### DATA RECORDS ###

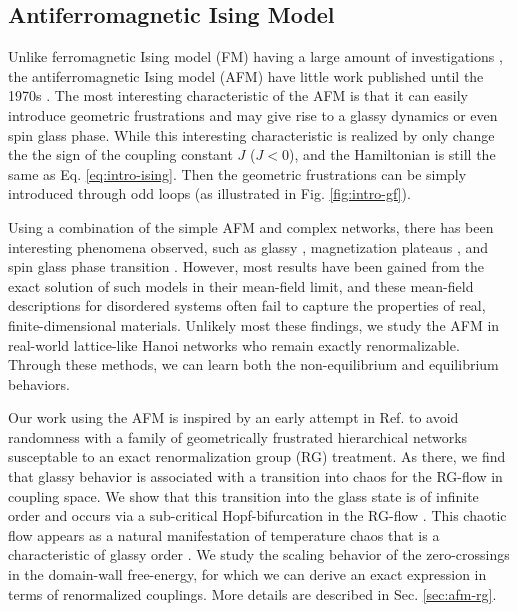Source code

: \subsection{Antiferromagnetic Ising Model}
\label{sec:intro-afm}
Unlike ferromagnetic Ising model (FM) having a large amount of investigations \cite{niss2005history, mccoy2014two}, the antiferromagnetic Ising model (AFM) have little work published until the 1970s \cite{penney2003new}. The most interesting characteristic of the AFM is that it can easily introduce geometric frustrations and may give rise to a glassy dynamics or even spin glass phase. While this interesting characteristic is realized by only change the the sign of the coupling constant $J$ ($J<0$), and the Hamiltonian is still the same as Eq. \ref{eq:intro-ising}. Then the geometric frustrations can be simply introduced through odd loops (as illustrated in Fig. \ref{fig:intro-gf}).

Using a combination of the simple AFM and complex networks, there has been interesting phenomena observed, such as glassy \cite{shokef2011}, magnetization plateaus \cite{ohanyan2003mag} , and spin glass phase transition \cite{herrero2008afm}. However, most results have been gained from the exact solution of such models in their mean-field
limit, and these mean-field descriptions for disordered systems often fail to capture the properties of real, finite-dimensional materials.  Unlikely most these findings, we study the AFM in real-world lattice-like Hanoi networks who remain exactly renormalizable. Through these methods, we can learn both the non-equilibrium and equilibrium behaviors. 

Our work using the AFM is inspired by an early attempt in Ref. \citep{mckay1982spin} to avoid randomness with a family of geometrically frustrated hierarchical networks susceptable to an exact renormalization group (RG) treatment. As there, we find that glassy behavior is associated
with a transition into chaos for the RG-flow in coupling space. We
show that this transition into the glass state is of infinite order
and occurs via a sub-critical Hopf-bifurcation in the RG-flow \citep{weinrib1983critical}.
This chaotic flow appears as a natural manifestation of temperature
chaos that is a characteristic of glassy order  \citep{bray1987chaotic, thomas2011zero}.
We study the scaling behavior of the zero-crossings in the domain-wall
free-energy, for which we can derive an exact expression in terms
of renormalized couplings. More details are described in Sec. \ref{sec:afm-rg}.

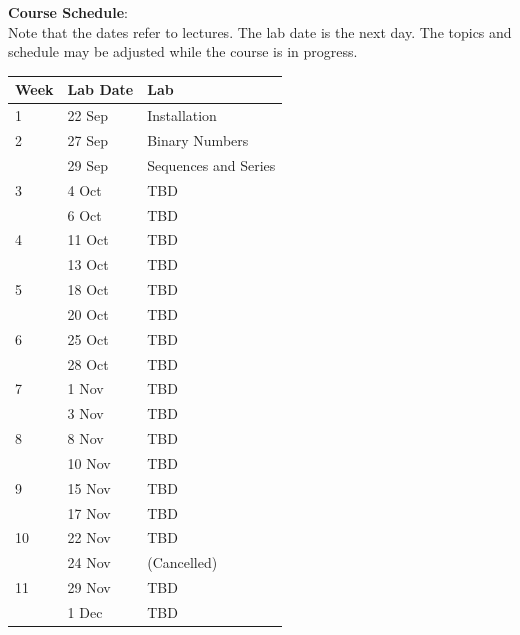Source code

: \documentclass[12pt]{article}
\begin{document}
\newpage


\noindent
\textbf {Course Schedule}:\\
Note that the dates refer to lectures.  The lab date is the next day.
The topics and schedule may be adjusted while the course is in
progress.\\


\begin{table}[h!]
\normalsize %
\begin{tabular}{ lll }
\hline
\textbf{Week} & \textbf{Lab Date} & \textbf{Lab} \\
\hline
1  & 22 Sep & Installation \\
\hline
2  & 27 Sep & Binary Numbers \\
   & 29 Sep & Sequences and Series \\
\hline
3  & 4 Oct  & TBD \\
   & 6 Oct  & TBD \\
\hline
4  & 11 Oct & TBD \\
   & 13 Oct & TBD \\
\hline
5  & 18 Oct & TBD \\
   & 20 Oct & TBD \\
\hline
6  & 25 Oct & TBD \\
   & 28 Oct & TBD \\
\hline
7  & 1 Nov  & TBD \\
   & 3 Nov  & TBD \\
\hline
8  & 8 Nov  & TBD \\
   & 10 Nov & TBD \\
\hline
9  & 15 Nov & TBD \\
   & 17 Nov & TBD \\
\hline
10 & 22 Nov & TBD \\
   & 24 Nov & (Cancelled)\\
\hline
11 & 29 Nov & TBD \\
   & 1 Dec  & TBD \\
\hline
\end{tabular} 
\end{table}
\end{document}
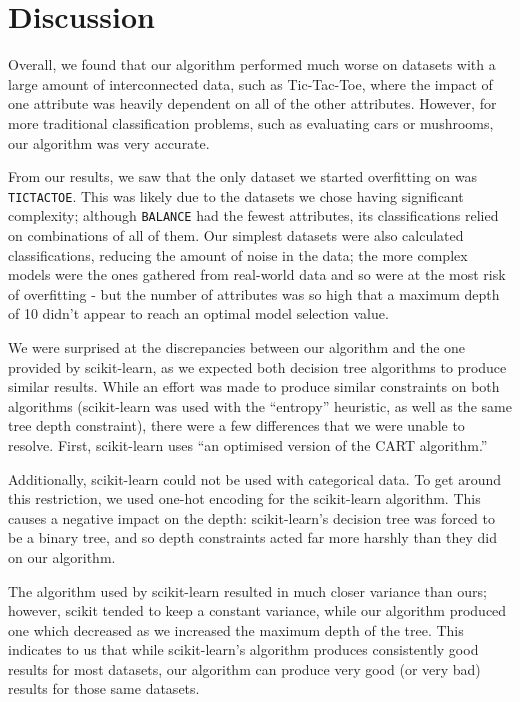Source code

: \documentclass[screen, authorversion, nonacm, sigconf]{acmart}
\begin{document}
\section{Discussion}

Overall, we found that our algorithm performed much worse on datasets with a large amount of interconnected data, such as Tic-Tac-Toe, where the impact of one attribute was heavily dependent on all of the other attributes. However, for more traditional classification problems, such as evaluating cars or mushrooms, our algorithm was very accurate.

From our results, we saw that the only dataset we started overfitting on was \texttt{TICTACTOE}. This was likely due to the datasets we chose having significant complexity; although \texttt{BALANCE} had the fewest attributes, its classifications relied on combinations of all of them. Our simplest datasets were also calculated classifications, reducing the amount of noise in the data; the more complex models were the ones gathered from real-world data and so were at the most risk of overfitting - but the number of attributes was so high that a maximum depth of 10 didn't appear to reach an optimal model selection value.

We were surprised at the discrepancies between our algorithm and the one provided by scikit-learn, as we expected both decision tree algorithms to produce similar results. While an effort was made to produce similar constraints on both algorithms (scikit-learn was used with the ``entropy'' heuristic, as well as the same tree depth constraint), there were a few differences that we were unable to resolve. First, scikit-learn uses ``an optimised version of the CART \cite{DBLP:books/wa/BreimanFOS84} algorithm.''

Additionally, scikit-learn could not be used with categorical data. To get around this restriction, we used one-hot encoding for the scikit-learn algorithm. This causes a negative impact on the depth: scikit-learn's decision tree was forced to be a binary tree, and so depth constraints acted far more harshly than they did on our algorithm.

The algorithm used by scikit-learn resulted in much closer variance than ours; however, scikit tended to keep a constant variance, while our algorithm produced one which decreased as we increased the maximum depth of the tree. This indicates to us that while scikit-learn's algorithm produces consistently good results for most datasets, our algorithm can produce very good (or very bad) results for those same datasets.
\end{document}

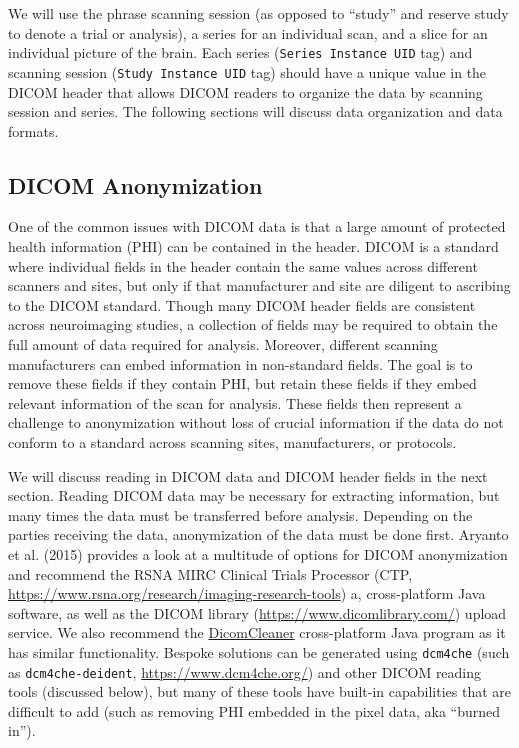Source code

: \documentclass[utf8]{frontiersSCNS}
\begin{document}
We will use the phrase scanning session (as opposed to ``study'' and reserve study to denote a trial or analysis), a series for an individual scan, and a slice for an individual picture of the brain. Each series (\texttt{Series\ Instance\ UID} tag) and scanning session (\texttt{Study\ Instance\ UID} tag) should have a unique value in the DICOM header that allows DICOM readers to organize the data by scanning session and series. The following sections will discuss data organization and data formats.

\hypertarget{dicom-anonymization}{%
\subsection{DICOM Anonymization}\label{dicom-anonymization}}

One of the common issues with DICOM data is that a large amount of protected health information (PHI) can be contained in the header. DICOM is a standard where individual fields in the header contain the same values across different scanners and sites, but only if that manufacturer and site are diligent to ascribing to the DICOM standard. Though many DICOM header fields are consistent across neuroimaging studies, a collection of fields may be required to obtain the full amount of data required for analysis. Moreover, different scanning manufacturers can embed information in non-standard fields. The goal is to remove these fields if they contain PHI, but retain these fields if they embed relevant information of the scan for analysis. These fields then represent a challenge to anonymization without loss of crucial information if the data do not conform to a standard across scanning sites, manufacturers, or protocols.

We will discuss reading in DICOM data and DICOM header fields in the next section. Reading DICOM data may be necessary for extracting information, but many times the data must be transferred before analysis. Depending on the parties receiving the data, anonymization of the data must be done first. Aryanto et al. (2015) provides a look at a multitude of options for DICOM anonymization and recommend the RSNA MIRC Clinical Trials Processor (CTP, \url{https://www.rsna.org/research/imaging-research-tools}) a, cross-platform Java software, as well as the DICOM library (\url{https://www.dicomlibrary.com/}) upload service. We also recommend the \href{https://www.dclunie.com/pixelmed/software/webstart/DicomCleanerUsage.html}{DicomCleaner} cross-platform Java program as it has similar functionality. Bespoke solutions can be generated using \texttt{dcm4che} (such as \texttt{dcm4che-deident}, \url{https://www.dcm4che.org/}) and other DICOM reading tools (discussed below), but many of these tools have built-in capabilities that are difficult to add (such as removing PHI embedded in the pixel data, aka ``burned in'').
\end{document}
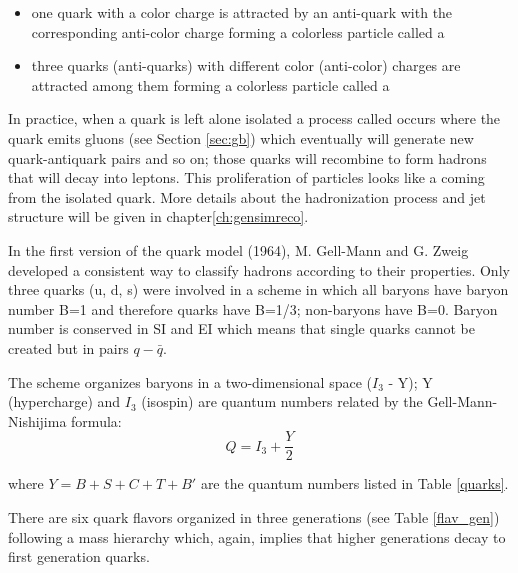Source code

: \begin{itemize}
\item one quark with a color charge is attracted by an anti-quark with the corresponding anti-color charge forming a colorless particle called a 
\item three quarks (anti-quarks) with different color (anti-color) charges are attracted among them forming a colorless particle called a           
\end{itemize}

In practice, when a quark is left alone isolated a process called  occurs where the quark emits gluons (see Section \ref{sec:gb}) which eventually will generate new quark-antiquark pairs and so on; those quarks will recombine to form hadrons that will decay into leptons. This proliferation of particles looks like a  coming from the isolated quark. More details about the hadronization process and jet structure will be given in chapter\ref{ch:gensimreco}.         

In the first version of the quark model (1964), M. Gell-Mann\cite{gellman} and G. Zweig\cite{zweig,zweig2} developed a consistent way to classify hadrons according to their properties. Only three quarks (u, d, s) were involved in a scheme in which all baryons have baryon number B=1 and therefore quarks have B=1/3; non-baryons have B=0. Baryon number is conserved in SI and EI which means that single quarks cannot be created but in pairs $q-\bar{q}$.

The scheme organizes baryons in a two-dimensional space ($I_3$ - Y); Y (hypercharge) and $I_3$ (isospin) are quantum numbers related by the Gell-Mann-Nishijima formula\cite{gell_ni,gell_ni2}:
\begin{equation}
Q=I_3 + \frac{Y}{2}
\label{gmn}
\end{equation}

\noindent where $Y=B+S+C+T+B'$ are the quantum numbers listed in Table \ref{quarks}. 

There are six quark flavors organized in three generations (see Table \ref{flav_gen}) following a mass hierarchy which, again, implies that higher generations decay to first generation quarks.


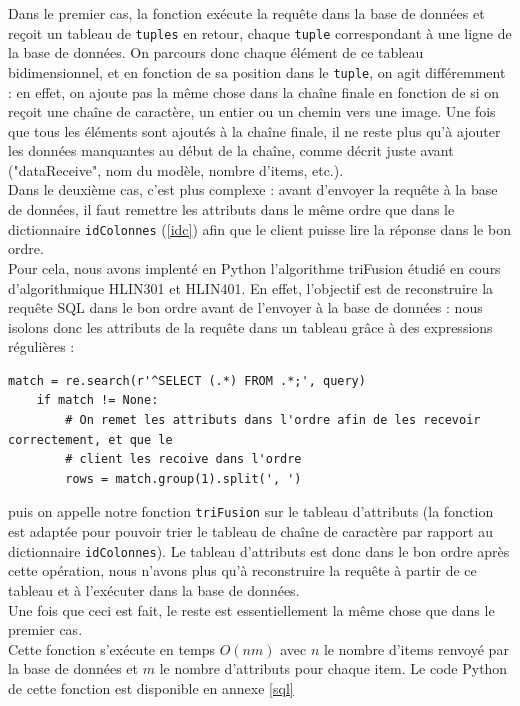 \documentclass[twoside]{report}
\begin{document}
Dans le premier cas, la fonction exécute la requête dans la base de données et reçoit un tableau de \verb!tuples! en retour, chaque \verb!tuple! correspondant à une ligne de la base de données. On parcours donc chaque élément de ce tableau bidimensionnel, et en fonction de sa position dans le \verb!tuple!, on agit différemment : en effet, on ajoute pas la même chose dans la chaîne finale en fonction de si on reçoit une chaîne de caractère, un entier ou un chemin vers une image. Une fois que tous les éléments sont ajoutés à la chaîne finale, il ne reste plus qu'à ajouter les données manquantes au début de la chaîne, comme décrit juste avant ("dataReceive", nom du modèle, nombre d'items, etc.). \\

Dans le deuxième cas, c'est plus complexe : avant d'envoyer la requête à la base de données, il faut remettre les attributs dans le même ordre que dans le dictionnaire \verb!idColonnes! (\ref{idc}) afin que le client puisse lire la réponse dans le bon ordre. \\
Pour cela, nous avons implenté en Python l'algorithme triFusion étudié en cours d'algorithmique HLIN301 et HLIN401. En effet, l'objectif est de reconstruire la requête SQL dans le bon ordre avant de l'envoyer à la base de données : nous isolons donc les attributs de la requête dans un tableau grâce à des expressions régulières :
\begin{lstlisting}[style=py, caption=serveur.py : expressions régulières, label=re]
    match = re.search(r'^SELECT (.*) FROM .*;', query)
    if match != None:
        # On remet les attributs dans l'ordre afin de les recevoir correctement, et que le
        # client les recoive dans l'ordre
        rows = match.group(1).split(', ')
\end{lstlisting}
puis on appelle notre fonction \verb!triFusion! sur le tableau d'attributs (la fonction est adaptée pour pouvoir trier le tableau de chaîne de caractère par rapport au dictionnaire \verb!idColonnes!). Le tableau d'attributs est donc dans le bon ordre après cette opération, nous n'avons plus qu'à reconstruire la requête à partir de ce tableau et à l'exécuter dans la base de données. \\
Une fois que ceci est fait, le reste est essentiellement la même chose que dans le premier cas. \\

Cette fonction s'exécute en temps $O(nm)$ avec $n$ le nombre d'items renvoyé par la base de données et $m$ le nombre d'attributs pour chaque item. Le code Python de cette fonction est disponible en annexe \ref{sql}
\end{document}
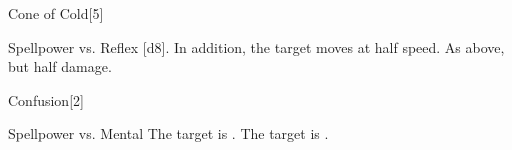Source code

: \begin{spellsection}[Greater]{Cone of Cold}[5]
    \begin{spellheader}
    \end{spellheader}
    \begin{spellcontent}
        \begin{spelltargetinginfo}
        \end{spelltargetinginfo}
        \begin{spelleffects}
            \begin{spellattack}{Spellpower vs. Reflex}
                \spellsuccess {}[d8]. In addition, the target moves at half speed.
                \spellfailure As above, but half damage.
            \end{spellattack}
        \end{spelleffects}
    \end{spellcontent}
    \begin{spellfooter}
        \miscastexplode
    \end{spellfooter}
\end{spellsection}

\begin{spellsection}{Confusion}[2]
    \begin{spellheader}
    \end{spellheader}
    \begin{spellcontent}
        \begin{spelltargetinginfo}
        \end{spelltargetinginfo}
        \begin{spelleffects}
            \begin{spellattack}{Spellpower vs. Mental}
                \spellsuccess The target is \disoriented.
                \spellcritical The target is \confused.
            \end{spellattack}
            \spelldur \durbrief
        \end{spelleffects}
    \end{spellcontent}
    \begin{spellfooter}
        \miscastrandom
    \end{spellfooter}
\end{spellsection}

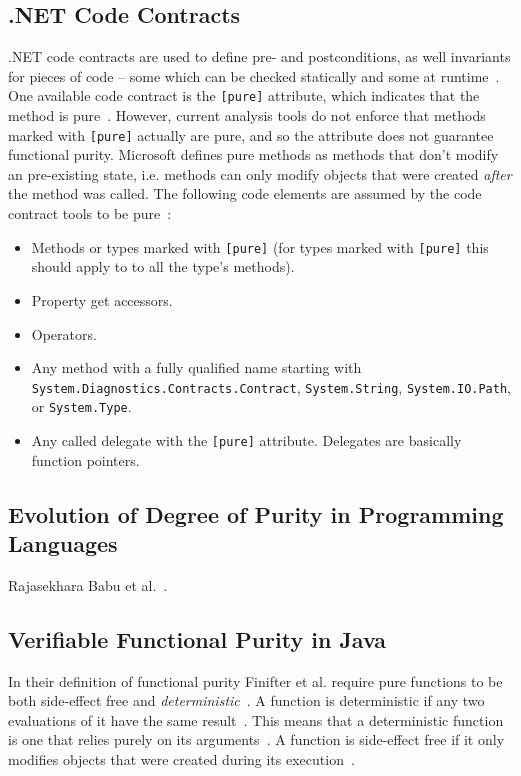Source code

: \documentclass[a4paper,12pt]{article}
\begin{document}
\subsection{.NET Code Contracts} \label{sub:Code contracts} %
.NET code contracts are used to define pre- and postconditions, as well invariants for pieces of code -- some which can be checked statically and some at runtime~\cite{microsoft-code-contracts}. One available code contract is the \texttt{[pure]} attribute, which indicates that the method is pure~\cite{microsoft-code-contracts}. However, current analysis tools do not enforce that methods marked with \texttt{[pure]} actually are pure, and so the attribute does not guarantee functional purity. Microsoft defines pure methods as methods that don't modify an pre-existing state, i.e. methods can only modify objects that were created \textit{after} the method was called. The following code elements are assumed by the code contract tools to be pure~\cite{microsoft-code-contracts}:

\begin{itemize}
  \item Methods or types marked with \texttt{[pure]} (for types marked with \texttt{[pure]} this should apply to to all the type's methods).
  \item Property get accessors.
  \item Operators.
  \item Any method with a fully qualified name starting with \texttt{System.Diagnost\-ics.Contracts.Contract}, \texttt{System.String}, \texttt{System\-.IO.Path}, or \texttt{System.Type}.
  \item Any called delegate with the \texttt{[pure]} attribute. Delegates are basically function pointers.
\end{itemize}

\subsection{Evolution of Degree of Purity in Programming Languages} \label{sub:Evolution of Degree of Purity in Programming Languages}
Rajasekhara Babu et al.~\cite{rajasekharababu2012evolution}.

\subsection{Verifiable Functional Purity in Java} \label{sub:Verifiable-Functional-Purity-in-Java}
In their definition of functional purity Finifter et al. require pure functions to be both side-effect free and \textit{deterministic}~\cite{purity-in-java}. A function is deterministic if any two evaluations of it have the same result~\cite{purity-in-java}. This means that a deterministic function is one that relies purely on its arguments~\cite{purity-in-java}. A function is side-effect free if it only modifies objects that were created during its execution~\cite{purity-in-java}.
\end{document}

###

__ACTIVITY__
The line containing "Unlike ferromagnetic Ising" marks where the copy ends; print every line before it from the start of the records, and that line too, but no pictures.

__ANSWER AREA__
Source code

: \subsection{Antiferromagnetic Ising Model}
\label{sec:intro-afm}
Unlike ferromagnetic Ising model (FM) having a large amount of investigations \cite{niss2005history, mccoy2014two}, the antiferromagnetic Ising model (AFM) have little work published until the 1970s \cite{penney2003new}. The most interesting characteristic of the AFM is that it can easily introduce geometric frustrations and may give rise to a glassy dynamics or even spin glass phase. While this interesting characteristic is realized by only change the the sign of the coupling constant $J$ ($J<0$), and the Hamiltonian is still the same as Eq. \ref{eq:intro-ising}. Then the geometric frustrations can be simply introduced through odd loops (as illustrated in Fig. \ref{fig:intro-gf}).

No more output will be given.